Я почувствовала спиной странное тепло, и затем услышала голос Торина.
— Как ты?
Я оглянулась через плечо и увидела, что он изучает нас обеспокоенным взглядом.
Рейн освободилась из моих рук и обняла его. Злость, которую я к ней чувствовала, испарилась. Должно быть, последние несколько месяцев были тяжелыми для неё. Во-первых, она чуть не умерла из-за странного несчастного случая, теперь умер её отец. Хуже всего было то, что я не могла ей это сказать.
Чувствуя беспомощность и злость на себя, я достала учебники для следующих занятий и закрыла свой шкафчик. Когда я посмотрела туда, где стояли Рейн с Торином, их уже не было. Я искала их среди студентов и шкафчиков, но в коридоре их не было. Словно они испарились в воздухе. Странно.
Качая головой, я пошла на следующий урок.
Я была на пути к кабинету по математике, когда кто-то схватил меня за руку и коридор потерял свои очертания. В следующую секунду я стояла в совершенной темноте. Только один человек мог двигаться настолько быстро.
Эхо.
Серьезно, я буду убивать его медленно и болезненно. Проблема в том, что, скорее всего, он самоисцелится или будет преследовать меня, так как я могу видеть души.
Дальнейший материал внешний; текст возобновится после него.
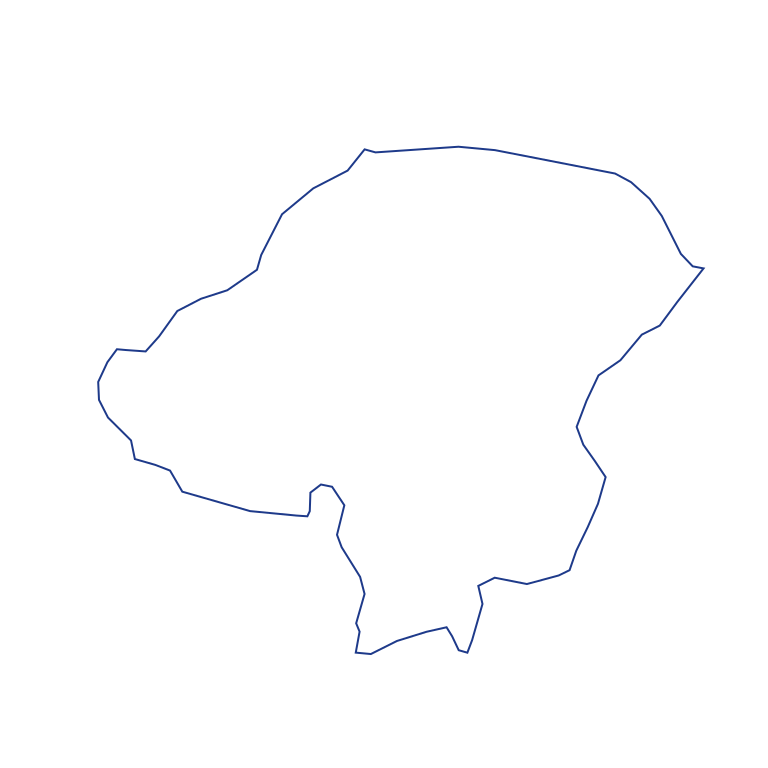 outline of Mavrovo and Rostusa, rotated 106°
{"feature_id": "MKD-2955", "entity_name": "Mavrovo and Rostusa", "entity_type": "Statistical Region", "adm_level": 1, "iso_a3": "MKD", "parent_name": "North Macedonia", "parent_adm1": "", "projection": "natural_earth1", "projection_center": [20.731, 41.637], "detail": "fine", "context": "isolated", "style": "outline", "palette": "blue", "viewbox_px": 768, "rotation_deg": 106, "n_neighbors": 0, "source": "natural_earth", "source_scale": "10m", "svg_char_len": 1114}
<svg xmlns="http://www.w3.org/2000/svg" viewBox="0 0 768 768"><g transform="rotate(106 384 384)"><path d="M163.8,467.3L163.7,456.0L135.4,377.8L128.6,341.8L118.0,219.9L121.9,202.1L132.8,179.7L145.9,163.3L177.1,134.5L185.8,119.7L184.8,108.7L224.3,124.7L251.8,135.0L265.5,149.8L296.0,163.3L316.6,180.2L344.3,184.7L372.1,187.0L387.4,175.7L400.0,160.0L412.4,145.3L440.2,145.3L465.3,148.7L491.2,153.2L511.8,154.3L519.9,163.3L536.9,191.5L539.7,224.2L552.1,237.7L568.3,228.7L584.4,228.7L605.9,228.7L619.3,229.8L619.3,238.8L607.7,249.0L600.6,256.8L610.5,274.9L627.5,300.8L647.2,322.2L650.0,337.1L628.8,339.2L621.7,344.8L603.7,344.8L591.2,344.8L576.0,353.8L552.6,379.7L541.9,387.6L511.5,388.7L497.1,405.6L498.0,416.9L508.7,424.8L526.7,420.3L532.3,421.2L534.6,431.9L543.1,477.7L543.1,509.4L543.1,527.0L543.1,548.2L526.2,565.8L524.8,581.6L524.8,602.8L508.0,611.6L492.3,640.1L477.8,653.6L460.8,659.3L439.3,655.9L424.2,650.3L422.5,641.5L418.4,622.1L400.2,613.3L370.8,602.8L352.5,583.4L337.1,560.5L309.2,537.6L293.8,537.6L248.9,528.8L215.4,505.9L188.9,477.8L163.8,467.3Z" fill="none" stroke="#1e3a8a" stroke-width="2"/></g></svg>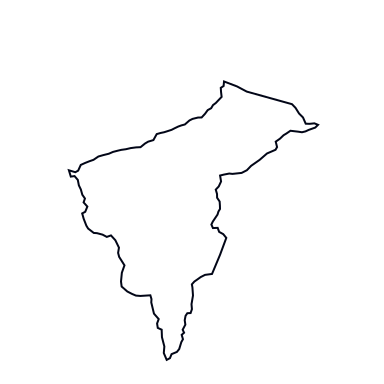 Umari, Ceará, Brazil (Robinson projection), rotated 135°
{"feature_id": "56859067B43612992911559", "entity_name": "Umari", "entity_type": "district", "adm_level": 2, "iso_a3": "BRA", "parent_name": "Brazil", "parent_adm1": "Ceará", "projection": "robinson", "projection_center": [-38.728, -6.619], "detail": "fine", "context": "isolated", "style": "outline", "palette": "ink", "viewbox_px": 384, "rotation_deg": 135, "n_neighbors": 0, "source": "geoboundaries", "source_scale": "gbopen_adm2", "svg_char_len": 2088}
<svg xmlns="http://www.w3.org/2000/svg" viewBox="0 0 384 384"><g transform="rotate(135 192 192)"><path d="M263.7,294.4L266.8,288.6L263.8,286.3L264.2,281.3L267.3,276.7L268.8,272.4L271.5,267.6L272.3,263.1L276.0,261.3L276.3,255.7L281.5,253.5L284.8,254.5L287.5,249.7L290.5,242.9L291.3,239.6L290.4,232.5L288.3,230.1L285.4,225.1L284.0,220.5L280.0,218.6L280.3,212.1L283.0,204.3L287.3,201.2L289.4,197.6L291.6,187.9L298.7,184.5L305.5,178.9L308.6,174.9L308.1,167.4L306.5,162.4L304.9,158.4L302.0,155.0L294.5,148.4L296.4,144.9L298.9,142.7L304.9,132.9L305.4,125.7L309.7,123.7L312.3,120.1L310.8,116.1L315.9,110.6L320.8,102.3L325.8,98.1L328.6,91.2L325.1,90.1L321.1,91.8L315.8,89.6L312.1,90.0L305.7,93.4L302.5,94.3L300.3,98.3L297.1,98.1L296.0,101.2L290.5,102.9L287.8,106.5L284.1,109.0L281.0,109.6L278.6,107.4L274.9,109.2L271.7,113.0L264.5,118.1L259.2,124.2L257.4,126.8L253.6,127.0L250.3,126.4L246.0,125.7L241.4,124.2L235.8,119.9L216.5,127.8L200.2,135.3L199.7,140.1L201.0,144.6L199.2,148.5L202.7,151.7L201.3,155.3L198.1,156.4L189.9,158.0L187.1,159.5L184.2,160.2L182.0,162.5L179.2,165.7L178.3,170.2L175.7,172.9L173.5,176.9L169.2,177.0L164.0,178.9L160.5,183.8L157.2,181.8L152.6,178.7L150.6,176.2L143.4,170.4L137.8,168.6L131.7,168.7L121.5,166.9L111.7,166.2L103.1,162.8L100.1,163.6L97.2,168.4L92.1,167.5L87.1,167.4L83.9,166.6L79.1,165.7L74.2,159.5L72.0,156.5L68.9,154.6L65.6,153.4L62.0,151.7L59.3,150.4L55.4,150.4L56.9,154.0L60.7,157.1L63.3,159.9L60.8,166.2L60.8,171.8L59.3,178.3L59.2,183.4L82.3,224.3L85.5,234.8L91.2,247.5L94.7,244.6L98.0,245.3L100.8,242.1L103.8,238.3L108.7,238.2L112.2,238.1L115.7,238.6L119.2,237.7L123.0,238.8L127.4,238.1L132.5,237.9L135.1,240.4L139.9,243.3L143.2,244.4L146.3,244.6L149.3,244.8L152.4,246.6L155.4,248.0L159.1,249.3L162.5,250.4L166.8,252.6L169.5,254.0L172.4,255.9L176.0,257.9L182.6,256.0L187.4,258.6L190.9,259.5L196.7,260.1L200.0,263.1L204.3,266.4L208.5,269.0L212.2,271.8L215.1,273.6L219.5,276.2L223.8,277.9L228.6,280.8L233.1,283.3L238.9,284.4L242.6,286.2L247.0,288.1L251.5,289.8L257.4,287.6L260.5,288.5L263.7,294.4Z" fill="none" stroke="#020617" stroke-width="2"/></g></svg>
Я пыталась нащупать переключатель, и моя рука накрыла его. Свет залил крошечную комнатку. Мы находились в кайвилльском школьном чулане для зажиманий. Эхо сердито смотрел на меня. Я привыкла видеть его ухмыляющимся, поэтому это свирепое выражение казалось странным. Всё же…
Я толкнула его в грудь.
— Что не так с тобой? Ты не можешь просто так взять и перехватить меня по середине коридора. Нас могли заметить.
Он резко ответил.
— Будто меня волнует, что они подумают.
— Меня волнует.
— С каких это пор? Ты ведь ненавидишь это место.
— Всегда волновало, и иногда мне здесь нравится.
— Чертовы Норны. Ты бы здесь не была, если бы они не вмешались в твою память, — он наклонился и пригвоздил меня взглядом своих волчьих глаз, которые теперь были практически полностью золотыми. У него, на самом деле, были великолепные глаза: золотистые с зеленым по краям, они менялись в зависимости от его настроения.
— Вернемся к более важному, — сказал он. — Кто заставил тебя плакать?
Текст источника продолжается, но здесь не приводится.